¿Las personas con TEA deben decirlo al presentarse? Entre la autenticidad y la presión social

En los últimos años, hablar sobre el Trastorno del Espectro Autista (TEA) se ha vuelto mucho más frecuente. Cada vez más personas adultas reciben diagnósticos tardíos y comienzan un proceso de comprensión personal que, muchas veces, trae alivio, pero también nuevas preguntas. Una de ellas aparece con fuerza en distintos espacios sociales, laborales y afectivos:¿Debo…

En los últimos años, hablar sobre el Trastorno del Espectro Autista (TEA) se ha vuelto mucho más frecuente. Cada vez más personas adultas reciben diagnósticos tardíos y comienzan un proceso de comprensión personal que, muchas veces, trae alivio, pero también nuevas preguntas. Una de ellas aparece con fuerza en distintos espacios sociales, laborales y afectivos:
¿Debo decir inmediatamente que soy TEA cuando conozco a alguien?
La pregunta parece simple, pero detrás de ella existe una tensión profunda entre identidad, aceptación y miedo al juicio.

El diagnóstico no debería transformarse en un “cartel”
Muchas personas dentro del espectro sienten la presión de explicar su forma de ser antes incluso de poder mostrarse auténticamente. Como si necesitaran justificar ciertas conductas: evitar el contacto visual, necesitar más tiempo para responder, cansarse socialmente rápido o comunicarse de manera distinta.
Sin embargo, tener TEA no obliga a nadie a anunciarlo constantemente.
Un diagnóstico no es una presentación personal ni una advertencia. Es una condición neurodivergente que forma parte de la experiencia de vida de una persona, pero no la define por completo.
Decir “soy TEA” puede ser importante en algunos contextos, especialmente cuando ayuda a generar comprensión, ajustes o bienestar. Pero hacerlo por obligación, miedo al rechazo o para evitar ser malinterpretado es otra historia.
¿Por qué muchas personas sienten que deben decirlo?
La necesidad de comunicarlo rápidamente suele venir de experiencias previas dolorosas:
Haber sido consideradas “frías”, “raras” o “distantes”.
Sentirse constantemente incomprendidas.
Haber aprendido a “enmascararse” para encajar socialmente.
Temor a ser juzgadas si muestran sus dificultades sin explicación.
Entonces aparece una idea muy común:
“Si lo digo desde el principio, quizás me entiendan mejor”.
Y aunque eso puede ocurrir, también es válido preguntarse:
¿Por qué alguien debería justificar su forma de existir antes de ser conocido realmente?

━━━━━━━━━━━━━━━━━━━━━━━━━━━━━━

Prolonga el texto sobre si las personas con TEA deben decirlo al presentarse, comenzando justo después de su última oración.

[Entradas del conjunto de datos]
━━━━━━━━━━━━━━━━━━━━━━━━━━━━━━

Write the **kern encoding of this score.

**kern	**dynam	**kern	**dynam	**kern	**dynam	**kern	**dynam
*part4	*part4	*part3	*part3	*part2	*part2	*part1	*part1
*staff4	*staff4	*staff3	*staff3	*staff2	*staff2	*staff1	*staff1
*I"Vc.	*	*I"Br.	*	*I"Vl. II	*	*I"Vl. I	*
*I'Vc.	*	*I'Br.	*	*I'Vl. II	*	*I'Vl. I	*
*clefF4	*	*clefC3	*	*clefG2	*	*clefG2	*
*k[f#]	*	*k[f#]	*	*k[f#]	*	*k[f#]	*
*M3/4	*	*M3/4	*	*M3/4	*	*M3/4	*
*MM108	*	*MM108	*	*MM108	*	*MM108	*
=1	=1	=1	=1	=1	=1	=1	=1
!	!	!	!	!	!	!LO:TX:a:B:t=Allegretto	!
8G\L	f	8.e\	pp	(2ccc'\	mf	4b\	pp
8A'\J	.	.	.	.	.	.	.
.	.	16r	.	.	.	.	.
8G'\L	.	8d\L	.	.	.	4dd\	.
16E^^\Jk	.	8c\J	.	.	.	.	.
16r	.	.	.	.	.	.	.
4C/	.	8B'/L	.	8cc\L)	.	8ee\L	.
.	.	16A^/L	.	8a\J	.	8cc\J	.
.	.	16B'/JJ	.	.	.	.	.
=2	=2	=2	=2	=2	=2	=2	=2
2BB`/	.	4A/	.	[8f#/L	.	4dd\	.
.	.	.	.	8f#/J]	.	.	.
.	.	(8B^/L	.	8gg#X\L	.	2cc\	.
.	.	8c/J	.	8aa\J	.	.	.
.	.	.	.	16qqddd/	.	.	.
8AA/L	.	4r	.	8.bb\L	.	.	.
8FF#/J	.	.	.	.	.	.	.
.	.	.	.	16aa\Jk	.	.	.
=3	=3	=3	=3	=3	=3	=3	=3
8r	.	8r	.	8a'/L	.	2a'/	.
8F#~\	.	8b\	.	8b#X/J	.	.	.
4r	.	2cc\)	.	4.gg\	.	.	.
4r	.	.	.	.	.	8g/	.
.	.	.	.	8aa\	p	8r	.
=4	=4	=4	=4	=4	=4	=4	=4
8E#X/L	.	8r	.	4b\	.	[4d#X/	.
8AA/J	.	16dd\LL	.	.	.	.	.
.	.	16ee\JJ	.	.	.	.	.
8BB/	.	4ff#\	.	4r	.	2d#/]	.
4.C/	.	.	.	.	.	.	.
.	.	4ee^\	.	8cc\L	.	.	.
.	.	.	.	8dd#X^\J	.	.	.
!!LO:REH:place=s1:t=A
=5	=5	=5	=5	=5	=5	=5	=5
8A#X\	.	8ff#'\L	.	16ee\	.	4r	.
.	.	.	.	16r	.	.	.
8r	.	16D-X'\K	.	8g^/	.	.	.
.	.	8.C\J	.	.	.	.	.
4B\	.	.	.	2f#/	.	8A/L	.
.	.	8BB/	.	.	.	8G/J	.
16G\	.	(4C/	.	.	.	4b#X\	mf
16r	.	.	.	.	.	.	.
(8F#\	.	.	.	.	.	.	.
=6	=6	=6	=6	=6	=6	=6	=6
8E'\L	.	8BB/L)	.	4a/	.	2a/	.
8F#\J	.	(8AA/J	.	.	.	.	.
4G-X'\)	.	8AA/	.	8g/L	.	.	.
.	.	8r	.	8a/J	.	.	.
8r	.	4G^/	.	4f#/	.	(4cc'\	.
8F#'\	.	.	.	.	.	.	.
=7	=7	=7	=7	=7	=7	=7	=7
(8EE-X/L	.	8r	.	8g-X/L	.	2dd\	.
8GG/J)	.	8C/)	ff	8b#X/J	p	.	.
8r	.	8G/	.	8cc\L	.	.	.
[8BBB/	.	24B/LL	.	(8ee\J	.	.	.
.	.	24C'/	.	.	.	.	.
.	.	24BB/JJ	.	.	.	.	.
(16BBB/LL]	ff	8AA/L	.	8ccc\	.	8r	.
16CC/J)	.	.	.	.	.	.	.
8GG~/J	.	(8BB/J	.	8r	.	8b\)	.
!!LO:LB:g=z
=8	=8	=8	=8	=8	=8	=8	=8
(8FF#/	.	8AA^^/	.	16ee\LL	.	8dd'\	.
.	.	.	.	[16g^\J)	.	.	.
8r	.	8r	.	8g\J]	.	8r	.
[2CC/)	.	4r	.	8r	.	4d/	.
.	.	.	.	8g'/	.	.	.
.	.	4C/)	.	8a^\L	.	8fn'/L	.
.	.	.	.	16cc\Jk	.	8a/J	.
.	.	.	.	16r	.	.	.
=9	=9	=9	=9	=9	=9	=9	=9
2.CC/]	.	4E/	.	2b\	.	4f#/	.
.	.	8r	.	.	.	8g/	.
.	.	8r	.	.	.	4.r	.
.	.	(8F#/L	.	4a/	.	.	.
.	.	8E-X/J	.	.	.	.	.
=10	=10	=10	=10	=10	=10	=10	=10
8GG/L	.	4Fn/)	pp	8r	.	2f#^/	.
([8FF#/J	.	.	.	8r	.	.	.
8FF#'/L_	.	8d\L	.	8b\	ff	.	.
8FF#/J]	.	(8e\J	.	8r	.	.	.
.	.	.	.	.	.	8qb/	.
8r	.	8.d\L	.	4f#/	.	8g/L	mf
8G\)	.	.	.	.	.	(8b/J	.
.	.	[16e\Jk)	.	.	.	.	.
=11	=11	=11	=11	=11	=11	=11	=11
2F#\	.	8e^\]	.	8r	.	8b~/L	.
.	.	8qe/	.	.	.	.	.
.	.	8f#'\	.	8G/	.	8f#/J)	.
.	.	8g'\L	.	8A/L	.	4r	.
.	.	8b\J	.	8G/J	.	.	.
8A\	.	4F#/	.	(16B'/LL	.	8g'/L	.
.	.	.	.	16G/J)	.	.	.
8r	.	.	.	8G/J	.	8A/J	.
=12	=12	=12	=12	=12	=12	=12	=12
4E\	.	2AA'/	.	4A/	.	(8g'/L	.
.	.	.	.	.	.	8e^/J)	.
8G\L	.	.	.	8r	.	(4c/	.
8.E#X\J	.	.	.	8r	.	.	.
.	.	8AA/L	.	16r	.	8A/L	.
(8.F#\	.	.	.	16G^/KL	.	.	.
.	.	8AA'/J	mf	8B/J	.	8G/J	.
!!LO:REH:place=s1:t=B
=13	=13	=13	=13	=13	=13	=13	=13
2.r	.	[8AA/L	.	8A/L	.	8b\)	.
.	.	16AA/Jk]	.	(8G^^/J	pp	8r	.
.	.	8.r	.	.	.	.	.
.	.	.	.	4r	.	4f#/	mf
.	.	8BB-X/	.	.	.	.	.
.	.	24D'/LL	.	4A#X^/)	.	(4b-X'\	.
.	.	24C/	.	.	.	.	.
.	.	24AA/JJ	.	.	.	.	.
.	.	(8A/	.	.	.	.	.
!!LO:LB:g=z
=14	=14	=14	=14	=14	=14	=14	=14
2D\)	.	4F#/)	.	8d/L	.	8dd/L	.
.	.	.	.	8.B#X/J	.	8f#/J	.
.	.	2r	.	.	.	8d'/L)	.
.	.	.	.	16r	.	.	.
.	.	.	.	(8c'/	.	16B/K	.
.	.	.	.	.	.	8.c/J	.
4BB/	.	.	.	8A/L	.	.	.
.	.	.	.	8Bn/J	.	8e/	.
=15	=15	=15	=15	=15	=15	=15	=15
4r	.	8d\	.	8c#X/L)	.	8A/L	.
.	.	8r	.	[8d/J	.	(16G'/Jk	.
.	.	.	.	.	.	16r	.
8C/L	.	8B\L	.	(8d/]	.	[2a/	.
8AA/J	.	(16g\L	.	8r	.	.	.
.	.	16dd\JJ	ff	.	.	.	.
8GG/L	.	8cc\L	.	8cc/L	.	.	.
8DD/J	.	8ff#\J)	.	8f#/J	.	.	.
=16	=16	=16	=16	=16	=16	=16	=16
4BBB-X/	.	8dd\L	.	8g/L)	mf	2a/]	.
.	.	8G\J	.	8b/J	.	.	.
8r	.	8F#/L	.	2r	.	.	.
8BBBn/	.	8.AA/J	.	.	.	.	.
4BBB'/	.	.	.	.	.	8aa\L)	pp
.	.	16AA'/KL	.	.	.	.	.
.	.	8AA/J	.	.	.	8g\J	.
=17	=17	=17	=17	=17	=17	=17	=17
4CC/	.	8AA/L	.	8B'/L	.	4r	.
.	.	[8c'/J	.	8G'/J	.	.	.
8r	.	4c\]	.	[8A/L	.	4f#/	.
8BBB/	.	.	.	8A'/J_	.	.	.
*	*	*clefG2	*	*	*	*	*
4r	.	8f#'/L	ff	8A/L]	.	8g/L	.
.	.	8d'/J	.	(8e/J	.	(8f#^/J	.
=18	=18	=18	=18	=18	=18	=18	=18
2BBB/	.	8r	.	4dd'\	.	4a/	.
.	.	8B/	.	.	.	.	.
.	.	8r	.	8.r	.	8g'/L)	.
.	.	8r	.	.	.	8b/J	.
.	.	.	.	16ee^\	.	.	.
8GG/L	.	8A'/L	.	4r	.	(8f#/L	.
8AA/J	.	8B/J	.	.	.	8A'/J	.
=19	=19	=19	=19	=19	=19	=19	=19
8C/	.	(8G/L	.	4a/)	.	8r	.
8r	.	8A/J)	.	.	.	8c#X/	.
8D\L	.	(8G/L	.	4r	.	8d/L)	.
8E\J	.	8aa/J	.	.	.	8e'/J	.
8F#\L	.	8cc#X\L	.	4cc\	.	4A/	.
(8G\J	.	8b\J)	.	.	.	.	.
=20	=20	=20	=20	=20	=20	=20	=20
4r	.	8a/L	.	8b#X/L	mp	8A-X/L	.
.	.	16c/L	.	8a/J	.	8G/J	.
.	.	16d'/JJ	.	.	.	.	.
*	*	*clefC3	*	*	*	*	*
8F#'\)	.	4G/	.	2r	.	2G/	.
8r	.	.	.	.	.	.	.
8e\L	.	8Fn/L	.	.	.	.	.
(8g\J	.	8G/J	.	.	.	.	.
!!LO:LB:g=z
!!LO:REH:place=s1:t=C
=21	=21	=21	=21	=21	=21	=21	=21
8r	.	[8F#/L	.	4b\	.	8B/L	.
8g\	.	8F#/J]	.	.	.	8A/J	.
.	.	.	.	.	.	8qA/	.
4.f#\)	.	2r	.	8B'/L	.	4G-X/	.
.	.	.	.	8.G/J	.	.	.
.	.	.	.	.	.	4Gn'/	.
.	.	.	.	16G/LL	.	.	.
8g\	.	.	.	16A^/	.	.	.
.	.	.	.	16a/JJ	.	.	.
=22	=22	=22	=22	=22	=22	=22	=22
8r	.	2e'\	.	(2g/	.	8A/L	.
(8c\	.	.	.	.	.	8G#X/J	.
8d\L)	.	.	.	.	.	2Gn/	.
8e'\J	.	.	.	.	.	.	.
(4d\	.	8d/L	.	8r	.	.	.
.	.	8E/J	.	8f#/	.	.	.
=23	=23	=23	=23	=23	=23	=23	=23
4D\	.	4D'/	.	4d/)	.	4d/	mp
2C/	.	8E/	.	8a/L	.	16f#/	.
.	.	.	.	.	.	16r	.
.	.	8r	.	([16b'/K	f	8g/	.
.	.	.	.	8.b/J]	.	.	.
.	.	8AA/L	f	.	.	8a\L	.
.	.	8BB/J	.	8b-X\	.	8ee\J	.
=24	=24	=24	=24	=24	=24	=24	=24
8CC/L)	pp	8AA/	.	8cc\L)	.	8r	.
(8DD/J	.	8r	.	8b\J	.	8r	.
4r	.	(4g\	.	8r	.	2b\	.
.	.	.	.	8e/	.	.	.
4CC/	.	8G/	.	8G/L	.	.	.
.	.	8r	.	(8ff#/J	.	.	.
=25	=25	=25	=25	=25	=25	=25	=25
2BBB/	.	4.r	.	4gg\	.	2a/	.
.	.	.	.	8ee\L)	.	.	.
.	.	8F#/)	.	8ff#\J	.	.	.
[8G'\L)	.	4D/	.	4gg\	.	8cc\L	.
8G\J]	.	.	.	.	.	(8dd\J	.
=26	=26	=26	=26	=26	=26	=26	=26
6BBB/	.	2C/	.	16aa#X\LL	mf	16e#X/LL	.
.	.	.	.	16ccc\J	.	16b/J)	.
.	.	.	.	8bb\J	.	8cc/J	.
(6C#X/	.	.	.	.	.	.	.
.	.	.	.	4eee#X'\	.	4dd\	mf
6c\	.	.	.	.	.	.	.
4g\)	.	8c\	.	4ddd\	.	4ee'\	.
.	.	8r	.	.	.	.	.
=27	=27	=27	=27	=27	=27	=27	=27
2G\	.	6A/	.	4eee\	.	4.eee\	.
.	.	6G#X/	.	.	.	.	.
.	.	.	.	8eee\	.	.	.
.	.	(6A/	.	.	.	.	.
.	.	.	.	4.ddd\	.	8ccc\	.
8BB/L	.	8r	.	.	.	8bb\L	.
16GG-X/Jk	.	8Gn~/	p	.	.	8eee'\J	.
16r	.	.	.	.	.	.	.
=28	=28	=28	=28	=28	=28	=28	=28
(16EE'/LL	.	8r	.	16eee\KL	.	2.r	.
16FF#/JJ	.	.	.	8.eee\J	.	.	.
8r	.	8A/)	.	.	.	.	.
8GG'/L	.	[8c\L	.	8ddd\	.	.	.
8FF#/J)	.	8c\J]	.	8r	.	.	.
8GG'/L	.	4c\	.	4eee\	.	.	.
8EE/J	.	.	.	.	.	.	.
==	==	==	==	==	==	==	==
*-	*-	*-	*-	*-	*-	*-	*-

━━━━━━━━━━━━━━━━━━━━━━━━━━━━━━

(RESPUESTA):
El derecho a elegir cuándo y con quién compartirlo
No todas las personas viven el TEA de la misma manera. Algunas sienten alivio al hablarlo abiertamente; otras prefieren compartirlo solo con personas cercanas. Ambas opciones son válidas.
Lo importante es entender que:
No existe una obligación moral de informar un diagnóstico.
La identidad no debe reducirse a una etiqueta.
Cada persona tiene derecho a decidir qué aspectos de sí misma compartir y cuándo hacerlo.
De hecho, muchas veces el problema no está en la persona TEA, sino en una sociedad que todavía espera que todos se relacionen, comuniquen y reaccionen de la misma manera.
El riesgo de transformarse solo en un diagnóstico
Cuando una persona siente que debe presentarse diciendo inmediatamente que tiene TEA, puede comenzar a vivir desde la explicación constante. Como si antes de mostrar quién es, necesitara entregar un manual de uso.
Y eso puede ser agotador.
Porque las personas no son únicamente un diagnóstico:
Son intereses.
Son historias.
Son emociones.
Son vínculos.
Son formas únicas de mirar el mundo.
El TEA puede explicar ciertas experiencias, pero no reemplaza la identidad completa de alguien.
Entonces… ¿debería decirse o no?
La respuesta más sana probablemente sea:
solo si la persona quiere hacerlo y siente que le aporta bienestar.
No desde la obligación.
No para tranquilizar a otros.
No para pedir permiso para existir de una manera distinta.
Hablar del TEA puede ser un acto de autenticidad y confianza. Pero también es válido reservarlo para espacios seguros, íntimos o significativos.
Porque nadie debería sentirse obligado a usar un cartel para ser tratado con respeto.